── DATA TO EXAMINE ──

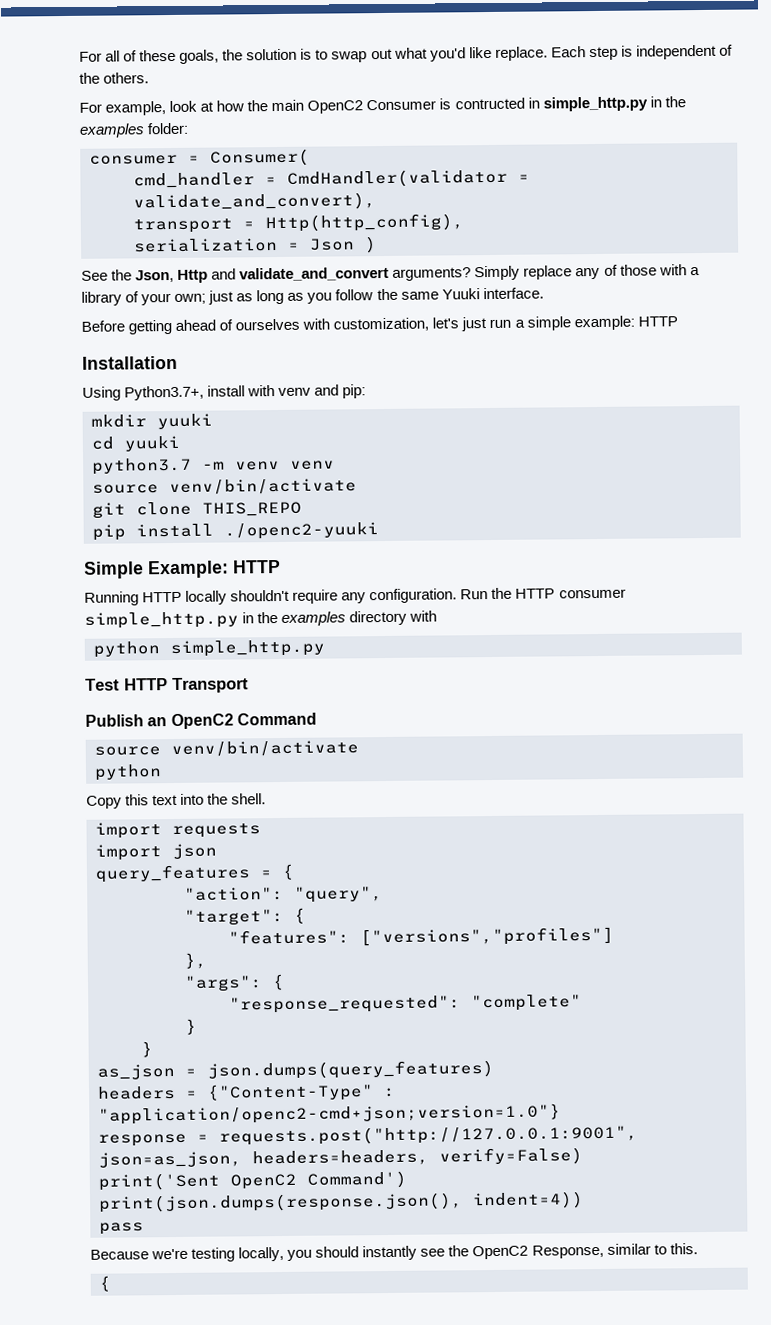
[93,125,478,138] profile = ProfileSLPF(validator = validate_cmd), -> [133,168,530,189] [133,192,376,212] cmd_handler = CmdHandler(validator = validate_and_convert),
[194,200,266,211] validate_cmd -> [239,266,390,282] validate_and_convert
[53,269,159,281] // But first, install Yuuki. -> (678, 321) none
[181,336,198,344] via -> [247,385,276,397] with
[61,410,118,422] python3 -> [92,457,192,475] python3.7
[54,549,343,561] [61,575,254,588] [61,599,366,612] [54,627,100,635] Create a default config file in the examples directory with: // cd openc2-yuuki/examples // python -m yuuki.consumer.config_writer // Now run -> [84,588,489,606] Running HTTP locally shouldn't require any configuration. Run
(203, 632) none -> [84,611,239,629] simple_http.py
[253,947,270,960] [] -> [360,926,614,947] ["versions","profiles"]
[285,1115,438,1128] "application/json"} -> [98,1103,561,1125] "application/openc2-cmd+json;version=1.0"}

───

■ **YOUR GOAL**:
Repeat the material exactly. Skip the images.

■ **SOLUTION FOR THIS EXERCISE**:
[93,125,478,138] profile = ProfileSLPF(validator = validate_cmd), -> [133,168,530,189] [133,192,376,212] cmd_handler = CmdHandler(validator = validate_and_convert),
[194,200,266,211] validate_cmd -> [239,266,390,282] validate_and_convert
[53,269,159,281] // But first, install Yuuki. -> (678, 321) none
[181,336,198,344] via -> [247,385,276,397] with
[61,410,118,422] python3 -> [92,457,192,475] python3.7
[54,549,343,561] [61,575,254,588] [61,599,366,612] [54,627,100,635] Create a default config file in the examples directory with: // cd openc2-yuuki/examples // python -m yuuki.consumer.config_writer // Now run -> [84,588,489,606] Running HTTP locally shouldn't require any configuration. Run
(203, 632) none -> [84,611,239,629] simple_http.py
[253,947,270,960] [] -> [360,926,614,947] ["versions","profiles"]
[285,1115,438,1128] "application/json"} -> [98,1103,561,1125] "application/openc2-cmd+json;version=1.0"}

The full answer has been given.